Telecommunications company accused of refusing service unless SIN was provided
PIPEDA Case Summary #2003-204
[Principles 4.3.3 and 4.4; section 5(3)]
An individual alleged that a telecommunications company refused to provide her with telephone service because she would not provide her social insurance number (SIN).
Summary of Investigation
When the complainant called the company to obtain service, she was asked to provide two pieces of identification out of the following: a driver's licence, a social insurance number, or a health care card number. When she declined, the company asked for a security deposit, which she refused to provide. The complainant objected to these requirements, arguing that it was unfair to individuals such as herself, who did not have a driver's licence and did not want to provide the company with their SINs or health care numbers, and did not have money to spare for a deposit.
The company stated that it requires identification for the purposes of conducting a credit check, in the case of a new subscriber, and confirming identity, in that of an established customer. As the company extends credit to customers for its telephone services and maintains a credit record on them, it needs to be able to assess the creditworthiness of a new subscriber. Its practice is to ask for two of four possible pieces of identification (date of birth, SIN, driver's licence, or health care card). If the request for service comes from someone with an established credit record with the company, the information is used to confirm that individual's identity. A security deposit is requested when the individual cannot or will not provide the requested identification.
According to established procedures, the company initially explained to the complainant that the information was for a credit check. The complainant offered to provide the company with the information needed to open a bank account or to make arrangements for the check to be done, but was refused. As she had been a customer from 1971 to 2000, she then proposed providing receipts showing her good payment history. The company declined, stating the information was needed to confirm her identity. According to the complainant, she was also informed that her SIN was required. The company, however, denied that she was told this.

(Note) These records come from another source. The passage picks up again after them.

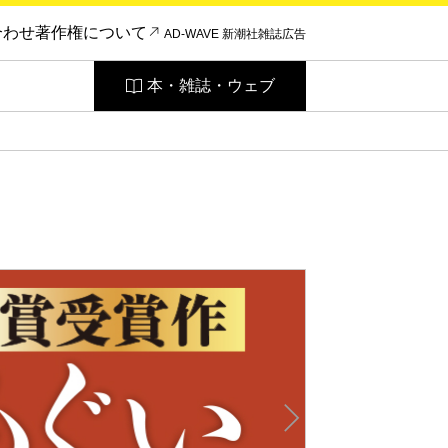
合わせ
著作権について
AD-WAVE 新潮社雑誌広告
本・雑誌・ウェブ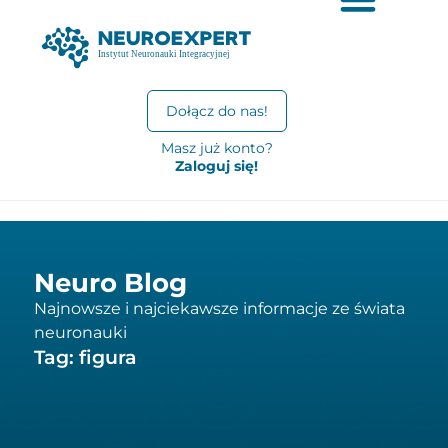
Dołącz do nas!
Masz już konto?
Zaloguj się!
Neuro Blog
Najnowsze i najciekawsze informacje ze świata
neuronauki
Tag: figura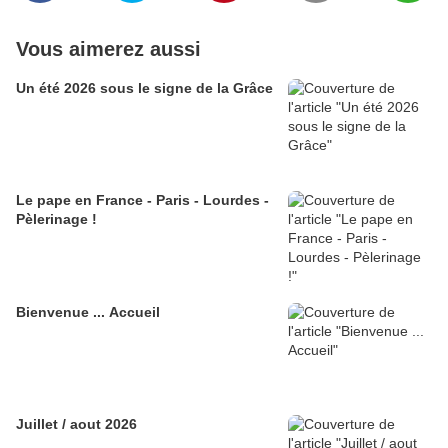
Vous aimerez aussi
Un été 2026 sous le signe de la Grâce
Le pape en France - Paris - Lourdes -
Pèlerinage !
Bienvenue ... Accueil
Juillet / aout 2026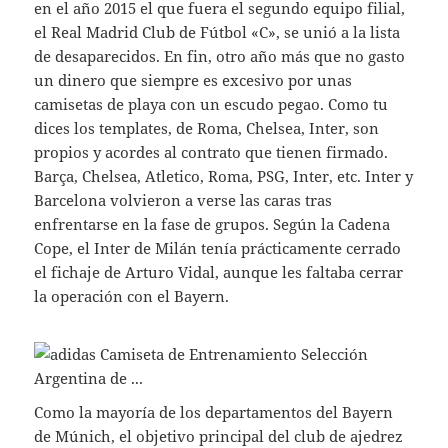
en el año 2015 el que fuera el segundo equipo filial,
el Real Madrid Club de Fútbol «C», se unió a la lista
de desaparecidos. En fin, otro año más que no gasto
un dinero que siempre es excesivo por unas
camisetas de playa con un escudo pegao. Como tu
dices los templates, de Roma, Chelsea, Inter, son
propios y acordes al contrato que tienen firmado.
Barça, Chelsea, Atletico, Roma, PSG, Inter, etc. Inter y
Barcelona volvieron a verse las caras tras
enfrentarse en la fase de grupos. Según la Cadena
Cope, el Inter de Milán tenía prácticamente cerrado
el fichaje de Arturo Vidal, aunque les faltaba cerrar
la operación con el Bayern.
Como la mayoría de los departamentos del Bayern
de Múnich, el objetivo principal del club de ajedrez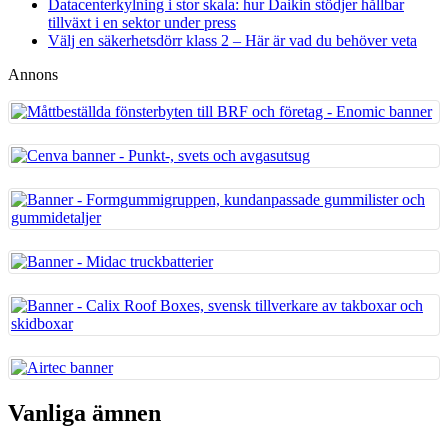
Datacenterkylning i stor skala: hur Daikin stödjer hållbar
tillväxt i en sektor under press
Välj en säkerhetsdörr klass 2 – Här är vad du behöver veta
Annons
Vanliga ämnen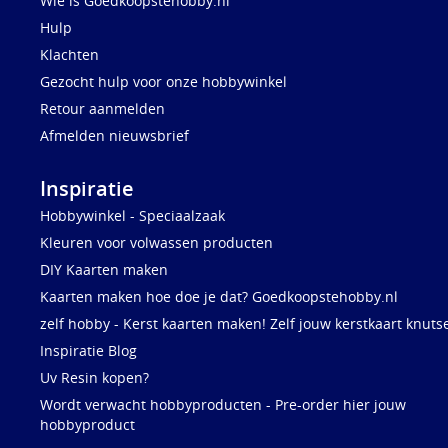
Wie is Goedkoopstehobby.nl
Hulp
Klachten
Gezocht hulp voor onze hobbywinkel
Retour aanmelden
Afmelden nieuwsbrief
Inspiratie
Hobbywinkel - Speciaalzaak
Kleuren voor volwassen producten
DIY Kaarten maken
Kaarten maken hoe doe je dat? Goedkoopstehobby.nl
zelf hobby - Kerst kaarten maken! Zelf jouw kerstkaart knuts
Inspiratie Blog
Uv Resin kopen?
Wordt verwacht hobbyproducten - Pre-order hier jouw
hobbyproduct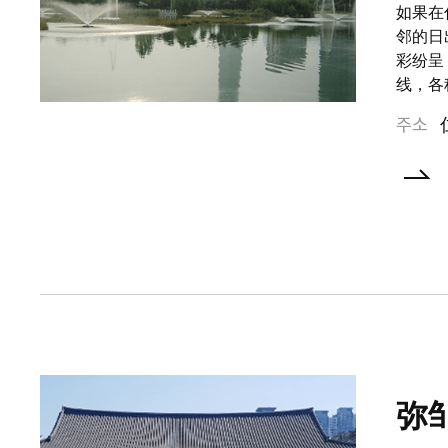
如果在
邻的日
彩纷呈
线，各
주소
弥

In light of the complainant's reluctance to provide identification, the company decided to treat her as an existing customer, waiving its requirements for two pieces of identification, and asking for one piece instead. The complainant, however, declined and obtained telephone service from another provider.
Issued August 5, 2003
Jurisdiction: As of January 1, 2001, the Personal Information Protection and Electronic Documents Act (the Act) applies to any federal work, undertaking, or business. The Commissioner had jurisdiction in this case because a telecommunications company is a federal work, undertaking or business as defined in the Act.
Application: Principle 4.3.3 states that an organization shall not, as a condition of the supply of a product or service, require an individual to consent to the collection, use, or disclosure of information beyond that required to fulfil the explicitly specified, and legitimate purposes. Principle 4.4 establishes that the collection of personal information shall be limited to that which is necessary for the purposes identified by the organization. Section 5(3) establishes that an organization may collect, use or disclose personal information only for purposes that a reasonable person would consider are appropriate in the circumstances.
In previous similar cases involving the same company, the Commissioner determined that a reasonable person would conclude that it is appropriate for the organization to collect personal information to confirm the identity or the creditworthiness of a potential customer. He therefore found, in this case, that the collection was not unreasonable and that the company satisfied Principle 4.3.3 of Schedule 1, and section 5(3) of the Act.
The Commissioner also noted that companies that collect information to conduct a credit check or confirm identity must limit the information to that which is needed to fulfil such purposes. Given that the company had provided the complainant with a choice of identification that she could provide, the security deposit option, as well as the offer to waive its requirements and accept only one piece of identification, the Commissioner was satisfied that the company had limited itself to the information necessary to fulfil its purposes, as stipulated in Principle 4.4.
The Commissioner therefore concluded that the complaint was not well-founded.
Notwithstanding his finding, the Commissioner appreciated the complainant's concerns about providing her SIN. He noted that organizations that are subject to the Act often ask for the SIN for identification purposes and there is no legislation to prohibit them from doing so. However, the federal government's position is that the SIN should only be used for legislated purposes. In keeping with this, the Commissioner reiterated his view that Canadians should refrain from providing their SINs as identification. To do otherwise, as he noted, would be to risk making the SIN a de facto national identifier, instead of simply an individual's account number for social benefit purposes.